Evidence & References
Formula — Daily Volume
| Weight tier | Daily water (mL/kg/day) |
|---|---|
| First 10 kg | 100 mL/kg/day |
| Next 10 kg (10–20 kg) | 50 mL/kg/day |
| Each kg above 20 kg | 20 mL/kg/day |
Formula — Hourly Rate (the 4-2-1 Rule)
| Weight tier | Hourly rate (mL/kg/hr) |
|---|---|
| First 10 kg | 4 mL/kg/hr |
| Next 10 kg (10–20 kg) | 2 mL/kg/hr |
| Each kg above 20 kg | 1 mL/kg/hr |
Worked Examples
| Weight | Daily volume | Hourly rate |
|---|---|---|
| 8 kg | 8 × 100 = 800 mL/day | 8 × 4 = 32 mL/hr |
| 15 kg | 1000 + 5 × 50 = 1250 mL/day | 40 + 5 × 2 = 50 mL/hr |
| 25 kg | 1000 + 500 + 5 × 20 = 1600 mL/day | 40 + 20 + 5 × 1 = 65 mL/hr |
| 70 kg | 1000 + 500 + 50 × 20 = 2500 mL/day | 40 + 20 + 50 × 1 = 110 mL/hr |
For a typical adult, routine maintenance is rarely run above ~2400 mL/day (~100 mL/hr); the formula value is shown, but the prescribed order should reflect the clinical situation (volume status, kidney function, cardiac function).

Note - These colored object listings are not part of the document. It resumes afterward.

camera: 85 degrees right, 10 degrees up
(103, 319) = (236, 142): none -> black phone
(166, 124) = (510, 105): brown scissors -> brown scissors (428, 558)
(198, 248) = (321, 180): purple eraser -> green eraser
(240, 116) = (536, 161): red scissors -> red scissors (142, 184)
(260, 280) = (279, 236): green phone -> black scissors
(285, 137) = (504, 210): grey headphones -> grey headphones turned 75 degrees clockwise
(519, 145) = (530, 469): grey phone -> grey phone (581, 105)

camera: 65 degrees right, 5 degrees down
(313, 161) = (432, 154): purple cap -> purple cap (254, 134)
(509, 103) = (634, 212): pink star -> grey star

Fluid Composition (AAP 2018)
| Setting | Recommendation |
|---|---|
| Maintenance in hospitalized children (28 d – 18 y) | Isotonic crystalloid (0.9% NaCl or balanced) with appropriate dextrose and potassium |
| Hypotonic fluids (0.2% / 0.45% NaCl) as maintenance | Discouraged — associated with hospital-acquired hyponatremia |
| Restrictive states (oliguric AKI, SIADH, HF, post-op) | Start at ~⅔ maintenance; titrate to weight, urine output, and serum sodium |
References
- Holliday MA, Segar WE. The maintenance need for water in parenteral fluid therapy. Pediatrics. 1957;19(5 Pt 1):823–832.

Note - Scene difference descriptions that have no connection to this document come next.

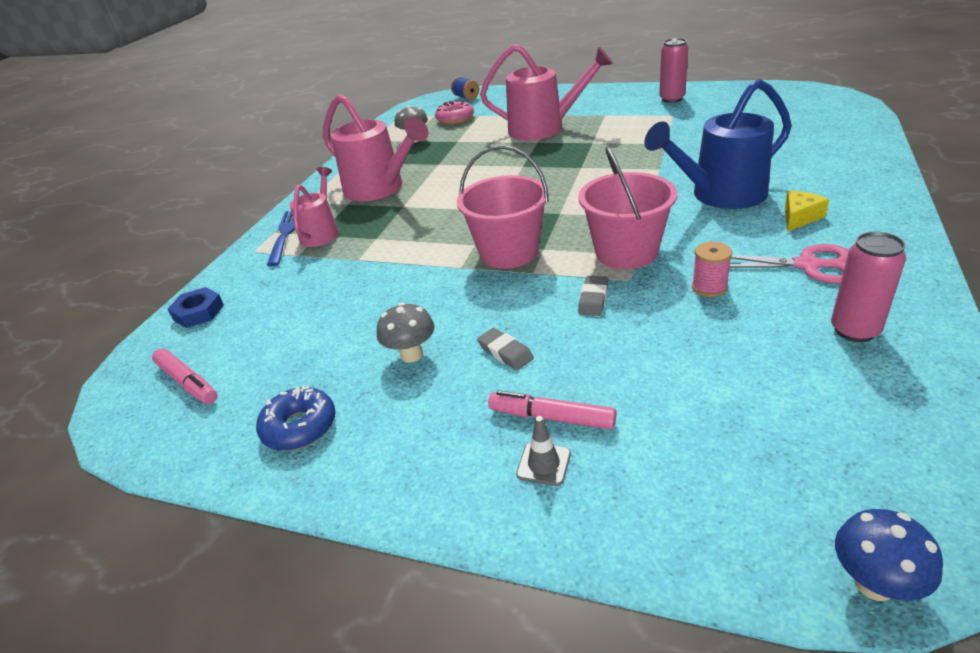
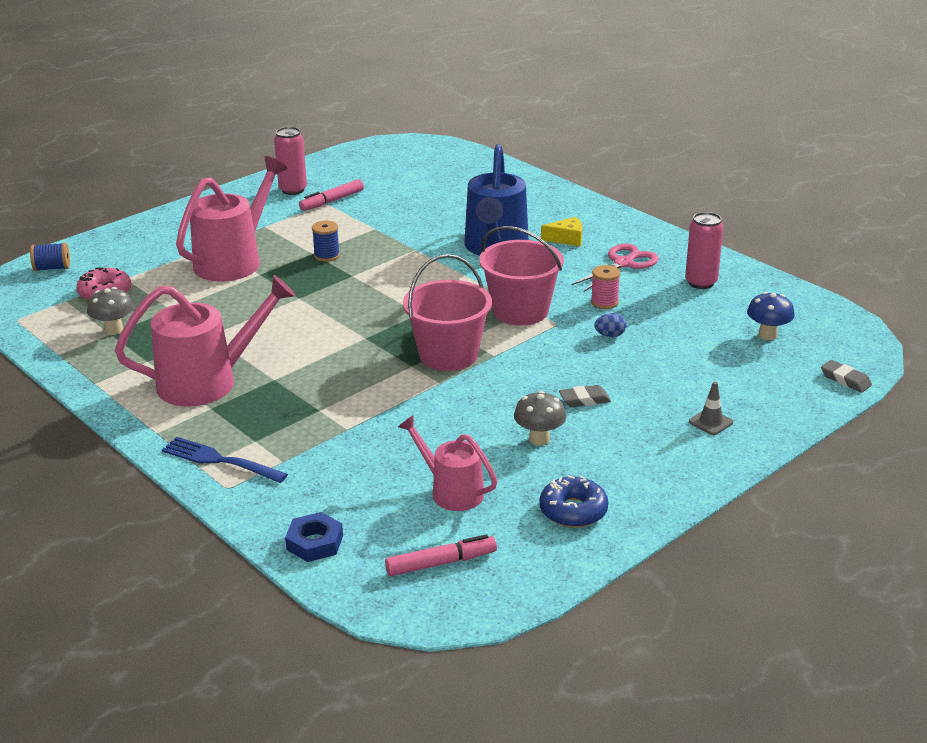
camera: 65 degrees left, 5 degrees down
(321, 232) = (253, 438): pink watering can -> pink watering can (451, 491)
(552, 418) = (672, 405): pink marker -> pink marker (332, 201)
(593, 299) = (563, 345): grey eraser -> grey eraser (845, 380)
(596, 148) = (327, 255): none -> blue spool
(647, 317) = (610, 335): none -> blue egg
(799, 217) = (566, 239): yellow cheese -> yellow cheese turned 105 degrees clockwise
(874, 584) = (866, 364): blue mushroom -> blue mushroom (767, 335)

- Feld LG, Neuspiel DR, Foster BA, et al. Clinical Practice Guideline: Maintenance Intravenous Fluids in Children. Pediatrics. 2018;142(6):e20183083. doi:10.1542/peds.2018-3083.
- Moritz ML, Ayus JC. Maintenance Intravenous Fluids in Acutely Ill Patients. N Engl J Med. 2015;373(14):1350–1360. doi:10.1056/NEJMra1412877.